When I run this program, it finds the max number but always prints 0.0 as the minimum.

When I use Double.POSITIVE_INFINITY and Double.NEGATIVE_INFINITY instead of setting smallest and largest to x[0], it works correctly.

Using Math.min and Math.max also gives me the same error but works with Double.POSITIVE_INFINITY and Double.NEGATIVE_INFINITY as well.
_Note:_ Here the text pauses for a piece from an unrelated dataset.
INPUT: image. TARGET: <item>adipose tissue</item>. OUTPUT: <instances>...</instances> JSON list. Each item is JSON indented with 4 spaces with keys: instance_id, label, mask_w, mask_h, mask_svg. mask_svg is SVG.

I looked at several other similar questions and I'm not allowed to use Array.sort or any of the other suggestions people post.

I just want to know why setting both variables to x[0] only ever works to find the largest number, whether I declare that variable first, second or set it equal (Double largest, smallest = x[0]).

public class MaxAndMin {
    public static void main (String[] args) {
        Scanner s= new Scanner(System.in);
        System.out.println("How many numbers would you like to enter?");
        int n= s.nextInt();

        double[] x= new double[n];
        double smallest= x[0]; //double smallest= Double.POSITIVE_INFINITY; 
        double largest= x[0]; //double largest= Double.NEGATIVE_INFINITY;

        for (int i=0; i<x.length; i++) {
            x[i]= kbd.nextDouble();

            if (x[i] > largest) {
                largest = x[i];

            } else if (x[i] < smallest) {
                smallest = x[i];
            }
        }
        System.out.println("Smallest number: " + smallest + " Largest number: " + largest);
    }
}

Answer 1

When you initialize smallest and largest , you haven't put any values into x , so its elements are just the default values that the array was created with, ie zero.

Hence, you will only find a smaller smallest value if one is less than zero (or a larger largest value if one is greater than zero).

You should use the POSITIVE_INFINITY and NEGATIVE_INFINITY to initialize the values, since all values are smaller and larger than these respectively.

---

Alternatively, you can initalize smallest = largest = x[0] in the for loop when i == 0 . However, the former approach is preferable, since it does not require checking i == 0 on every iteration.

---

Alternatively, you can move the first assignment out of the loop:

x[0] = smallest = largest = kbd.nextDouble();
for (int i = 1; i<x.length; i++) {
  x[i] = kbd.nextDouble();
  ...

This avoids checking i == 0 repeatedly, but you have to duplicate the kbd.nextDouble() . I'd still use the first approach.